O novo normal

Que lições retirámos destes dois meses de paragem? Parámos mesmo? Refletimos? Mudámos alguma coisa ou vamos voltar às nossas vidas, tantas vezes sem rumo nem sentido?

Estamos a chegar ao fim de um ciclo, um ciclo que nunca nos havia passado pela cabeça poder ser possível. Todos nós pensámos um dia como seria o “fim do mundo”, não propriamente a extinção, mas a grande crise que nos obrigaria a mudar de vida. E estou em crer que esse momento chegou, não por um qualquer karma divino, não por uma determinação bíblica, mas porque a Humanidade atingiu um ponto de saturação que não poderia continuar sem nos levar à degenerescência.

E, de repente, sem que ninguém esperasse ou previsse, o mundo parou, literalmente. Estivemos confinados a nossas casas, mudámos hábitos e rotinas, racionámos de forma voluntária, tivemos medo, deixámos de nos tocar, de nos abraçar e até de nos aproximar.

Como disse um dia Fernando Pessoa, “primeiro estranha-se, depois entranha-se”, e muitos de nós habituámo-nos a este estado de emergência.

Uns em lay-off porque a sua atividade económica ficou reduzida a zero, outros em teletrabalho, o bicho papão das relações laborais que, anos e anos a fio, fomos adiando sem justificação razoável que não o facto de sermos animais de hábitos, as aulas passaram a ensino remoto online e as famílias viram-se obrigadas a serem isso mesmo, famílias.

Indignámo-nos porque outros rompiam os seus deveres colocando outros em risco, batemos palmas aos que na primeira linha lutavam contra o nosso inimigo comum, e tantos deles sucumbiram, o humanismo que há muito recalcáramos veio ao de cima no turbilhão das nossas emoções e das nossas reflexões. O tempo que nunca tínhamos para coisa nenhuma tornou-se muito, e passámos a ter tempo para tudo. O medo, a responsabilidade e o dever cívico suplantaram a obrigação do confinamento, de uma forma geral. Mas ao longo deste longo tempo não houve ninguém que não ansiasse voltar à vida normal. E o que será isso de” voltar ao normal”?

Será que voltaremos às rotinas que eram as nossas, de há apenas dois meses atrás? Voltaremos a não ter tempo para nada a não ser vivermos mergulhados em afazeres, em consumo e a viver vidas que não são verdadeiramente nossas? Voltaremos a correr alucinadamente de projeto em projeto, de reunião em reunião, de afazer em afazer, esquecendo aquilo que de facto importa e ampara a nossa existência? Ou conseguiremos criar outras rotinas, em equilíbrio com os nossos projetos de vida e com a dos que nos acompanham nesta jornada? Voltaremos à realidade que conhecíamos ou teremos uma vida diferente? São estas as grandes, e novas dúvidas que nos assolam hoje. Que lições retirámos destes dois meses de paragem? Parámos mesmo? Refletimos? Mudámos alguma coisa ou vamos voltar às nossas vidas, tantas vezes sem rumo nem sentido?

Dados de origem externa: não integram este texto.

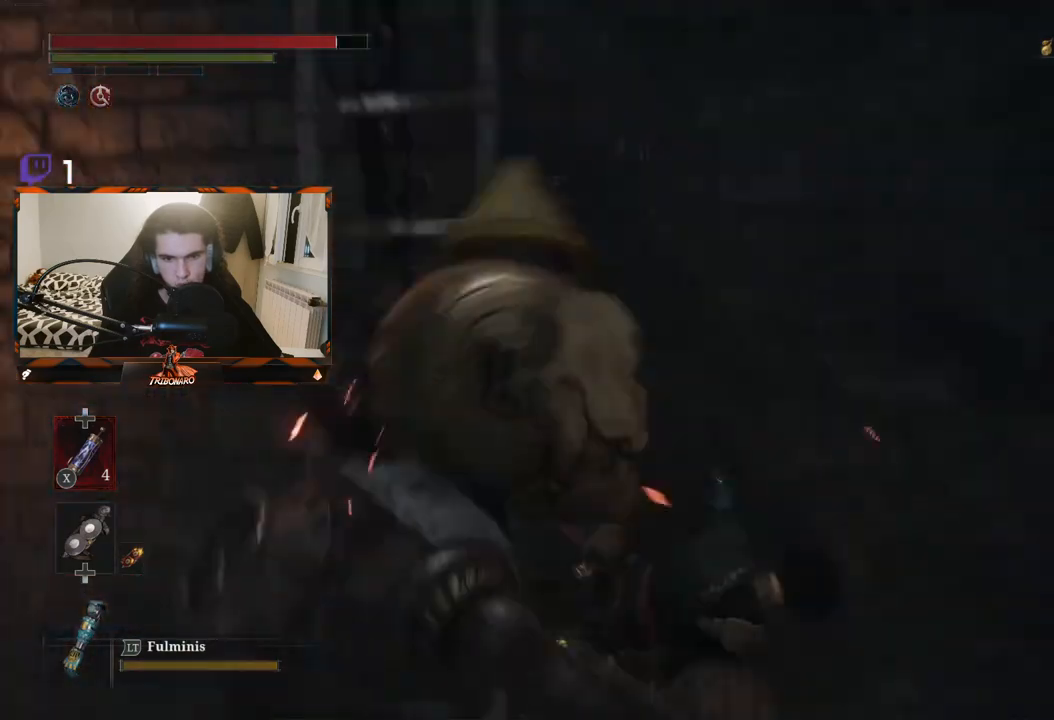
{"buttons": [], "left_stick": "center", "right_stick": "center", "events": [[267, "B", "up"], [333, "left_stick", "center"], [367, "right_stick", "left"], [483, "right_stick", "center"]]}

Os resultados, para já, estão à vista. A sociedade habituou-se a um “novo normal”, de tal forma que o desconfinamento que se previa desordenado, pese embora se tenham tomado todas as precauções em múltiplas sessões de esclarecimento e comunicados ao país, está a decorrer lenta e gradualmente. Os portugueses sabem, e sentem, que nada será como dantes.

O desconhecido, o imprevisível, o risco espreita a cada esquina, a cada abraço, a cada aperto de mão, e os nossos hábitos dificilmente voltarão sem a certeza de que o perigo se extinguiu definitivamente. Não deixa de ser curioso este início do desconfinamento, em que muitos ainda vivem os medos de regressar ao trabalho presencial, pelos riscos que isso comporta, mas soltam gritos de liberdade num simples passeio no jardim junto à sua casa, numa viagem curta de carro ou numa passagem pela beira-mar.

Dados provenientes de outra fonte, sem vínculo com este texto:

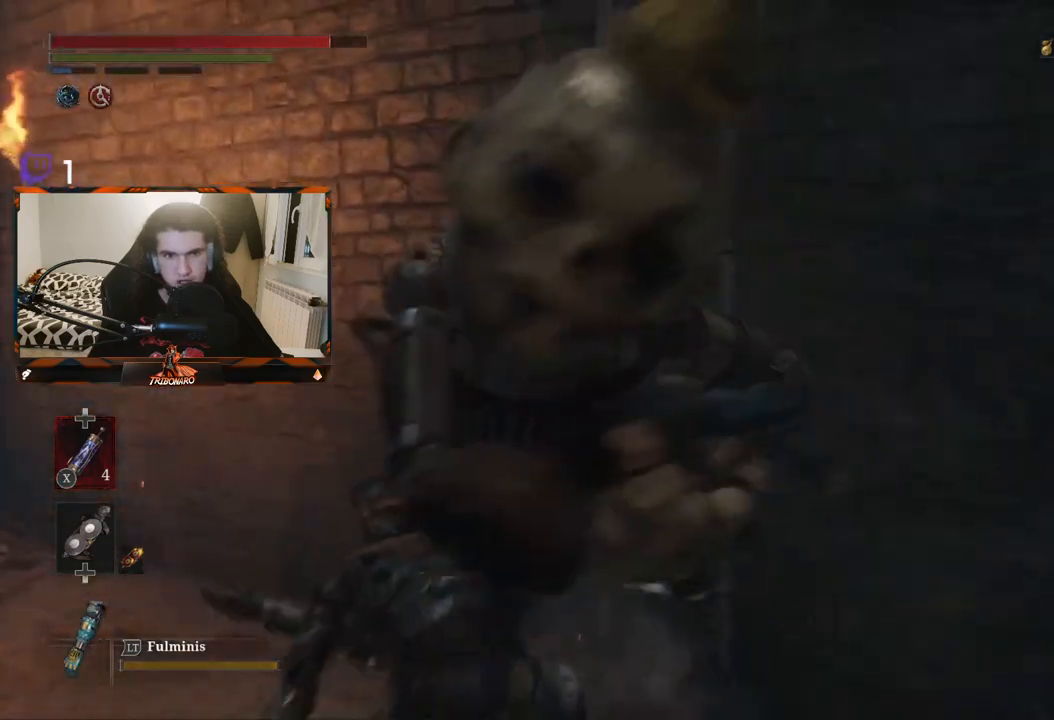
{"buttons": [], "left_stick": "left", "right_stick": "right", "events": [[50, "B", "up"], [400, "right_stick", "right"]]}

Mas o mundo não será como dantes. Enquanto as crianças não regressarem à escola, todas as rotinas familiares se mantêm alteradas. O comércio vai abrindo, os transportes vão voltando a ter as linhas regulares, os hotéis e restaurantes voltam a abrir com a sua capacidade limitada, as empresas vão voltando gradualmente à sua atividade, mas nada será como dantes. Há duas gerações que determinam os nossos hábitos: os nossos pais e os nossos filhos. Se há lição que este vírus nos veio dar, foi a de que devemos o cuidado aos nossos pais e aos nossos filhos, a família foi colocada na sua posição cimeira das nossas prioridades.

E nada será como dantes. Tantas pessoas que sofrem agora com o flagelo do desemprego e da fome – sim, a fome voltou.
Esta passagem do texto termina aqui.